Still not much happening in the software world. The real world gets in the way. We have electricity again, but we also have dozens of downed trees to cut up and remove, which leaves far too little time and energy at the end of the day for a whole lot of this stuff. Gotta get me a chainsaw.
Anyhow, I did somehow manage to spend a few minutes testing things, trying to identify which lib causes the image display bug in the fltk example programs when the screen is rotated. The pure microwindows nxview program is able to display pngs, jpegs, and bmps in any orientation so libnano-X is probably ok. The next layer under fltk is the libNX11 X Windows compatibility layer. So I took a ride in the wayback machine and dug up the ancient xv sources.

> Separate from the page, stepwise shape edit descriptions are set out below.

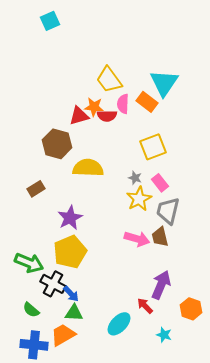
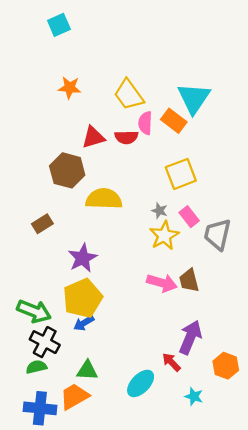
orange star: (94, 107) -> (70, 88), moved
gray trapezoid: (168, 211) -> (217, 234), moved
black cross: (53, 284) -> (45, 342), moved
blue arrow: (71, 294) -> (84, 323), moved, turned 102
green semicircle: (31, 310) -> (36, 367), turned 126

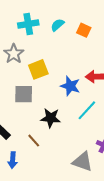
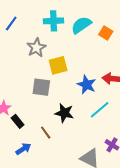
cyan semicircle: (57, 25) -> (81, 25), size x1.5
blue arrow: (13, 160) -> (23, 149), turned -133

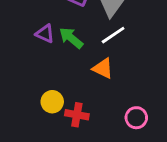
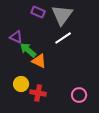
green arrow: (71, 38) -> (28, 50), moved
orange triangle: (103, 68) -> (39, 61), moved

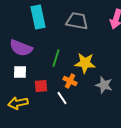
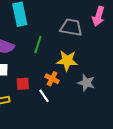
gray trapezoid: (77, 21) -> (71, 27), moved
green line: (56, 58) -> (38, 44), moved

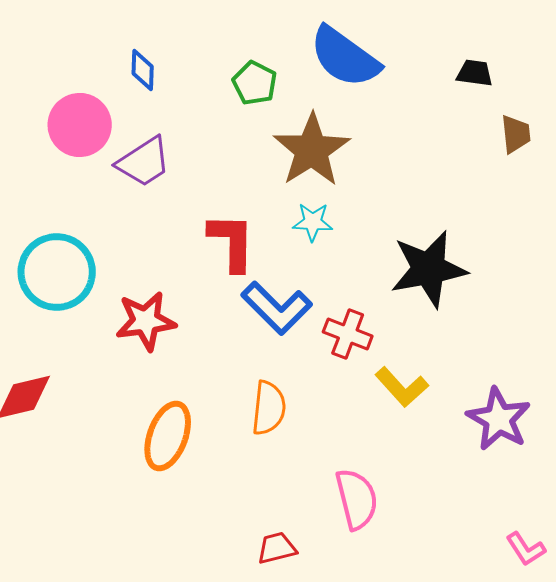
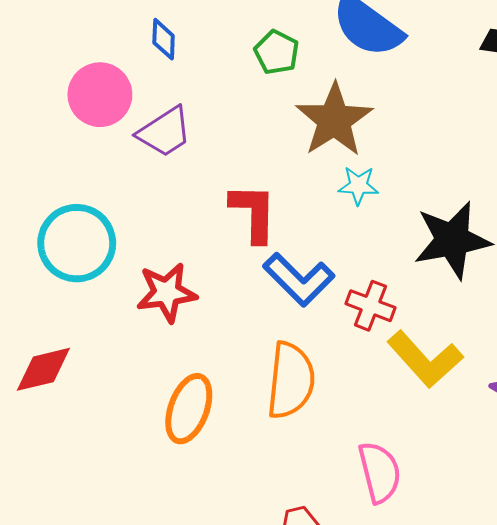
cyan star: (313, 222) -> (358, 186), moved
yellow L-shape: (402, 387) -> (425, 359), size x1.4
orange semicircle: (269, 408) -> (291, 380), size x1.4

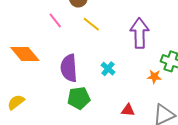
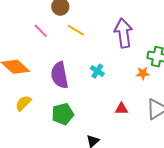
green pentagon: (79, 98) -> (63, 114), moved
yellow semicircle: (16, 102) -> (23, 103), moved

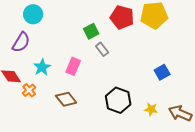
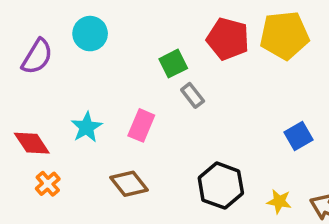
cyan circle: (33, 14) -> (90, 34), moved
purple semicircle: (21, 42) -> (37, 57), moved
orange cross: (29, 90) -> (48, 184), moved

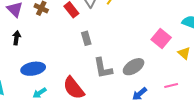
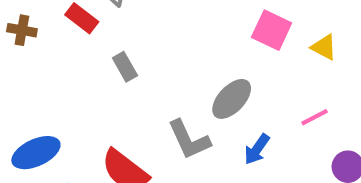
gray L-shape: (103, 68) -> (189, 140), moved

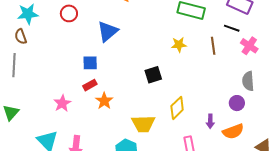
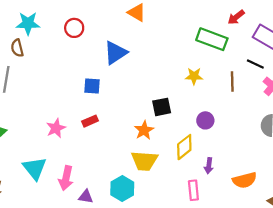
red rectangle: (90, 85) -> (90, 121), moved
orange star: (104, 101) -> (144, 130), moved
purple circle: (237, 103) -> (205, 120), moved
purple arrow: (210, 121) -> (209, 166), moved

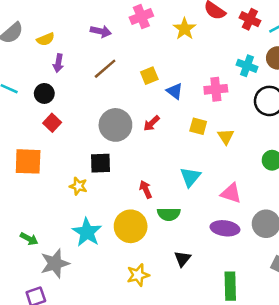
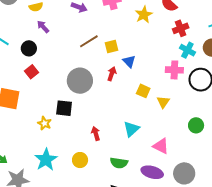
red cross: (250, 19) -> (181, 28), moved, turned 35
purple arrow: (58, 63) -> (43, 27), turned 120
brown line: (105, 69) -> (89, 41), moved
pink cross: (216, 89) -> (174, 70), moved
red arrow: (152, 123) -> (112, 74), moved, turned 144
green semicircle: (169, 214) -> (119, 163), moved
yellow circle: (131, 226) -> (80, 160), size x0.6

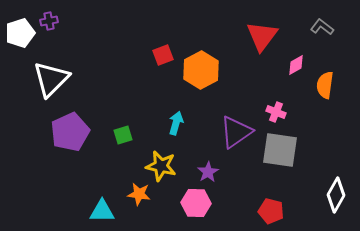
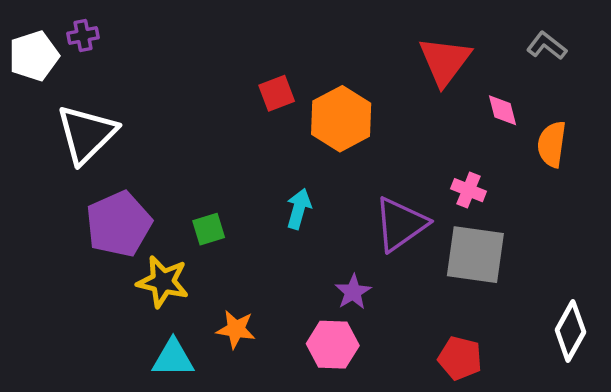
pink diamond: (296, 65) -> (502, 110), turned -75
yellow star: (161, 166) -> (163, 282), moved

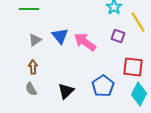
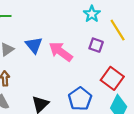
red square: (133, 67) -> (112, 78), turned 30

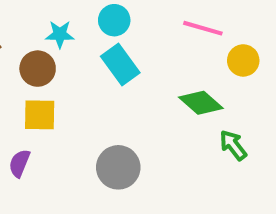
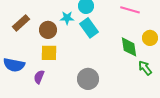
cyan star: (60, 34) -> (67, 18), moved
yellow circle: (243, 60) -> (150, 38), moved
green diamond: (201, 103) -> (129, 47), turned 40

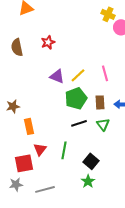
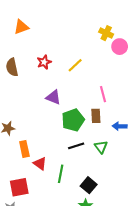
yellow line: (78, 75) -> (75, 65), moved
brown rectangle: (100, 102) -> (96, 116), moved
red triangle: (40, 149) -> (40, 163), moved, turned -32

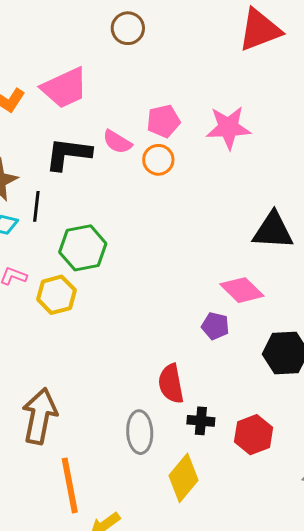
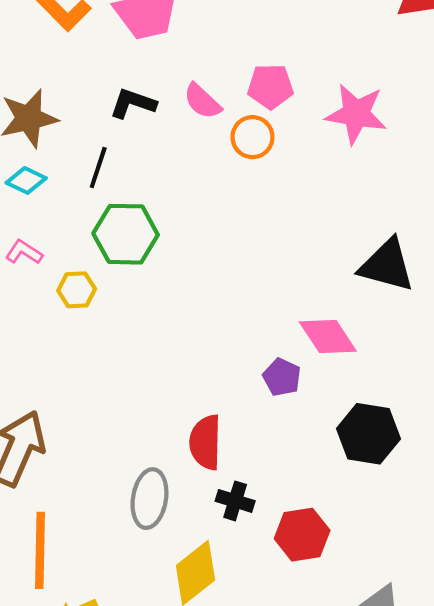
black L-shape: (68, 154) -> (133, 103), size x0.7
black line: (36, 206) -> (98, 167), moved
yellow hexagon: (56, 295) -> (77, 290), size x0.7

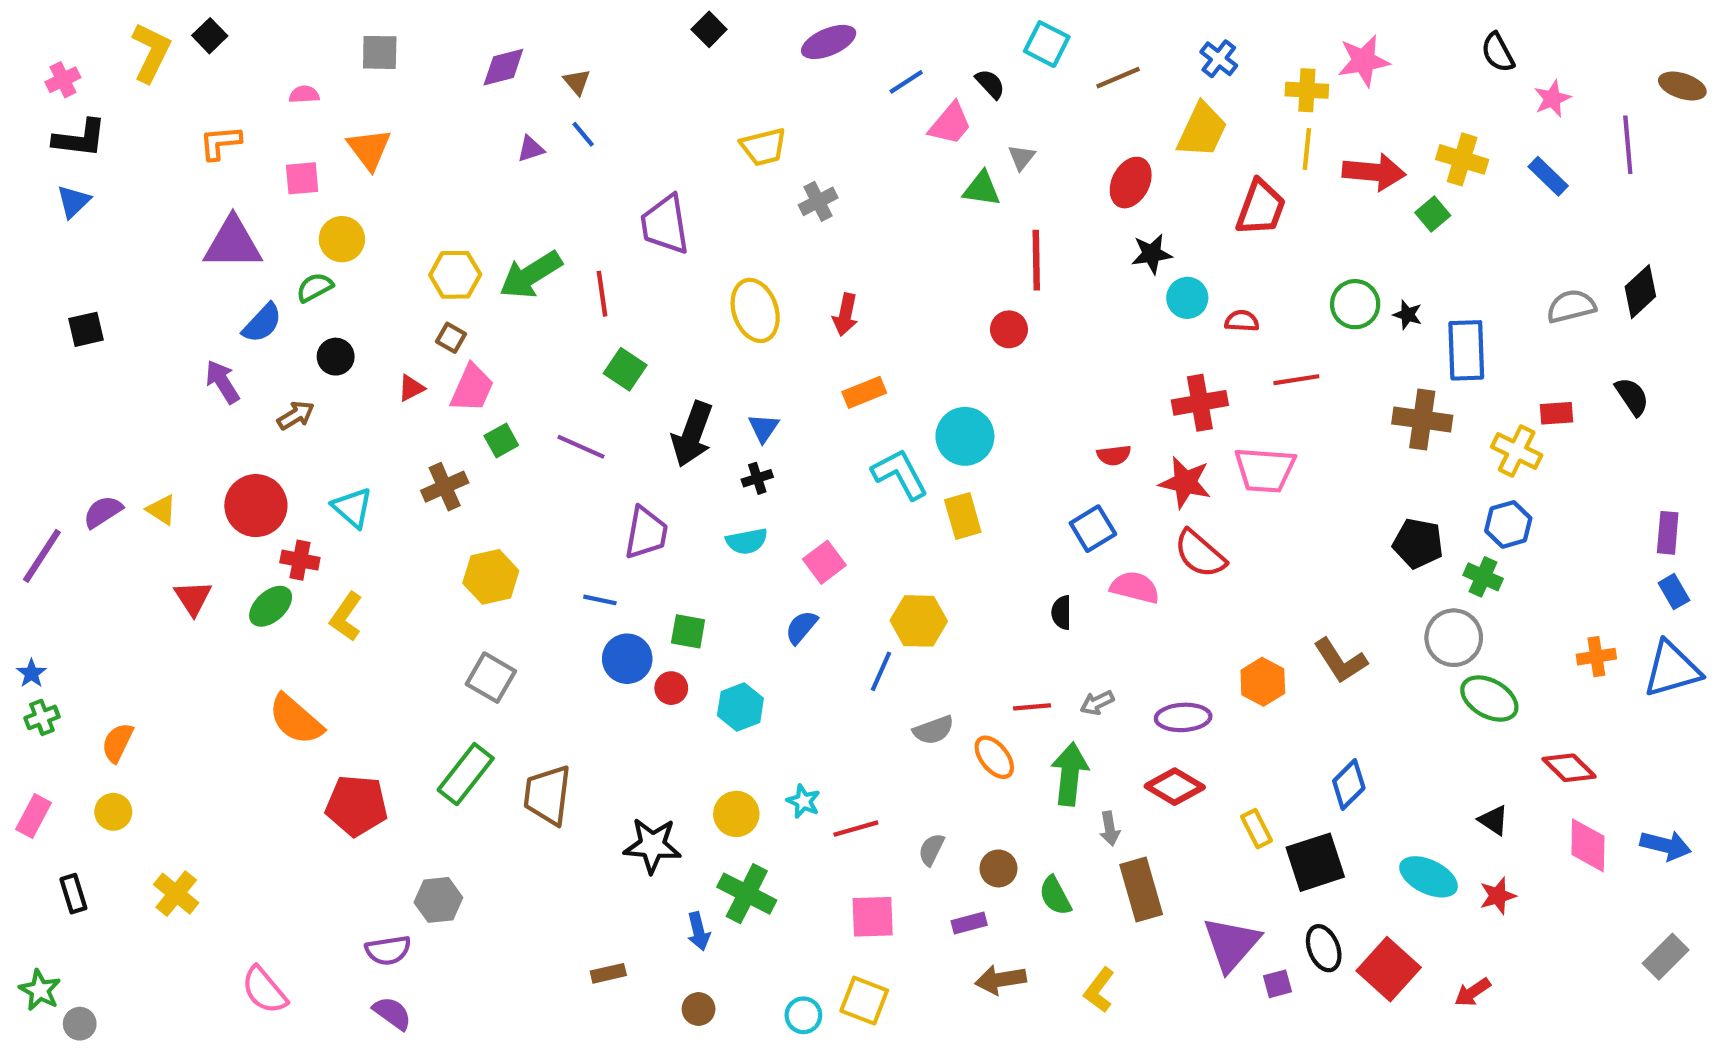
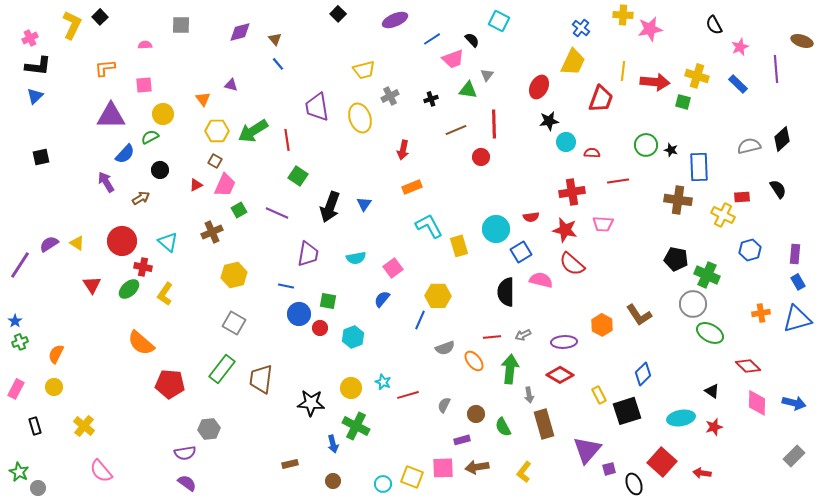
brown line: (1118, 78) -> (456, 130), moved
yellow cross: (1307, 90) -> (623, 15), moved
pink trapezoid: (950, 124) -> (453, 59), turned 30
orange triangle: (369, 149) -> (203, 99), moved, size x0.7
purple triangle: (531, 149) -> (231, 85), moved, turned 32
green square: (1433, 214) -> (683, 102), turned -35
yellow ellipse: (755, 310) -> (360, 118), moved
cyan circle: (965, 436) -> (496, 229), moved
pink trapezoid: (1265, 470) -> (603, 224), size x0.7
black cross: (757, 478) -> (431, 99), moved
blue hexagon: (1508, 524) -> (750, 250), moved
green cross: (1483, 577) -> (707, 275), size x1.4
black semicircle: (1061, 613) -> (506, 292), size x1.8
cyan ellipse: (1429, 877) -> (681, 418), turned -36
pink square: (873, 917) -> (443, 468), moved
black ellipse: (1324, 948) -> (634, 484), moved
pink semicircle: (264, 990) -> (101, 471), moved
red arrow: (1473, 992) -> (702, 473), turned 42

Ah ha! This program does all sorts of X11 trickery and only shows a blank splash screen when the nano-X server is running rotated.
But it looks just fine in the native orientation. So the problem is somewhere in libNX11. Quite possibly in the cliping functions used by both FLTK and xv.
At this rate I should have it solved by Christmas. I just hope it doesn't snow again for a while...
Update:
Apparently nxview has trouble with alpha blending. Here it is in the native screen orientation. The edges of the dice in the alphademo.png image blend nicely with the background color of the window.
And here it is with the -L orientation.
No blending! I don't believe nxview uses libNX11 so that places at least some of the problems in libnano-X.